Praktik yang banyak terjadi sekarang ini, tidak jarang pengembang telah menjual atau memasarkan produk propertinya padahal belum 100 persen mengantongi izin. REI melalui Willy Prananto beragumen bahwa untuk mengurus ijin waktunya terlalu lama padahal buat pengembang, timing adalah kunci untuk sukses menjual rumah atau apartemen. Jika pengembang hanya menunggu kepastian izin keluar, amat mungkin proyek properti tersebut akan gagal atau kurang diminati.
Namun hal itu dibantah oleh Muh Fausal Kahar, Kepala Sub Dinas Pengkajian Struktur Ruang Kota, Dinas Tata Kota, Pemda DKI Jakarta. Diakuinya, jangka waktu pengurusan izin cukup lama karena harus memenuhi semua prosedur hukum agar kelak tanah yang dikembangkan tidak menimbulkan masalah, yang pada gilirannya akan merugikan konsumen.
Ditambahkannya bahwa saat ini di DKI Jakarta sangat sulit menemukan lahan ribuan meter persegi yang dimiliki oleh satu pihak. Tanah yang mencapai luas 5.000 meter persegi umumnya dimiliki oleh beberapa orang bahkan mungkin ratusan orang. “Peruntukannya juga bisa bermacam-macam. Karena itu, Pemda harus memastikan bahwa peralihan hak atas tanah itu sudah berjalan sesuai dengan hukum dan juga sesuai dengan permintaan pengembang. Ini yang membuat waktu pengurusan memakan waktu lama,” katanya.

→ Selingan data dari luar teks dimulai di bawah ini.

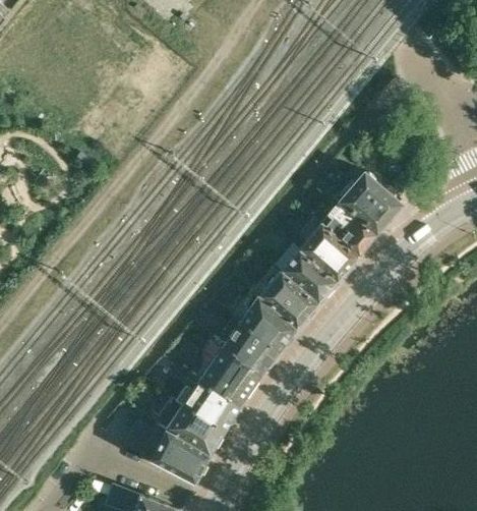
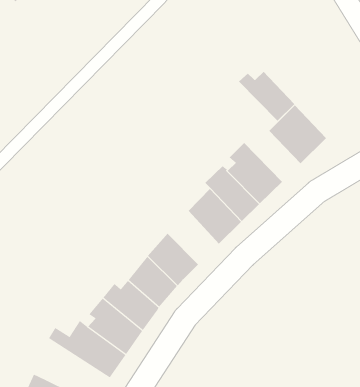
building: [313,202,376,254] -> [238,71,295,122]
building: [235,294,297,351] -> none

Tindakan pengembang yang mencuri start dengan cara menjual sebelum izin didapat, menurut Yan Mogi, dilakukan sekedar untuk menguji pasar. “Apabila minat konsumen cukup tinggi, proyek akan diteruskan. Tetapi jika tidak proyek akan dibatalkan dan uang konsumen akan dikembalikan. Kita pun selaku pengembang sebisa mungkin menuruti ketentuan yang berlaku termasuk harus memperoleh izin seperti SIPPT dan IMB,” katanya.

Untung-untungan
Hanya saja tindakan tersebut dinilai oleh Djumhana dan YLKI sebagai tindakan untung-untungan dan membahayakan konsumen. Apalagi sering kali developer tidak mengakui sudah ada pembelian, pembayaran uang muka atau down payment (DP) atau akad kredit. Inilah yang katanya, digunakan oleh developer agar tidak terjerat oleh Perda yang mengharuskan mengantongi SIPPT terlebih dahulu.

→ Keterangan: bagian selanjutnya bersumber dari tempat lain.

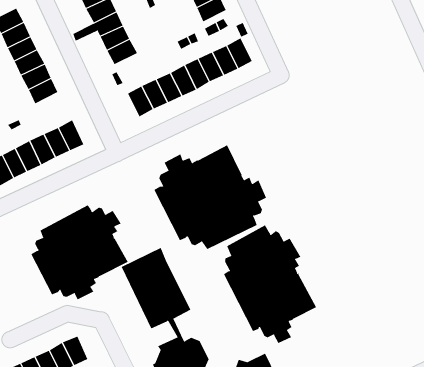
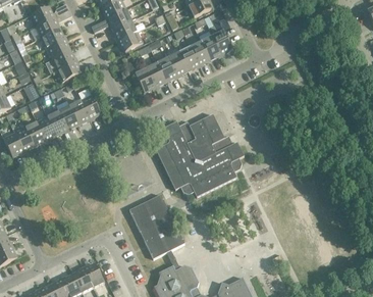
building: [30,205,128,300] -> none
building: [223,225,317,344] -> none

“Cara-cara mengatasnamakan uji pasar itu sangat membahayakan konsumen karena konsumen ibarat membeli kucing dalam karung. Nyatanya, banyak konsumen yang terkecoh dan menjadi korban. Dan mereka ini tidak saja dari kalangan masyarakat kecil, tetapi juga kalangan atas yang berpendidikan luar negeri,” ucap Sudaryatmo.
Kondisi di atas memberi sinyal tegas kepada calon konsumen atau pembeli properti baik rumah, apartemen atau properti komersial lain untuk lebih meneliti produk yang dipasarkan. Kenali lebih dalam pengembang bersangkutan, bagaimana track record-nya. Jangan pernah sekalipun berpatokan pada brosur semata.
Seorang rekan SH pernah berujar,“Ini karena maraknya konsep pre-sales, jual brosur. Kalau begini masalahnya, kita kembalikan saja ke konsep dahulu yaitu membeli rumah yang secara fisik ada di depan mata. Setidaknya bisa mengurangi masalah yang memu-singkan kepala,“ ujarnya.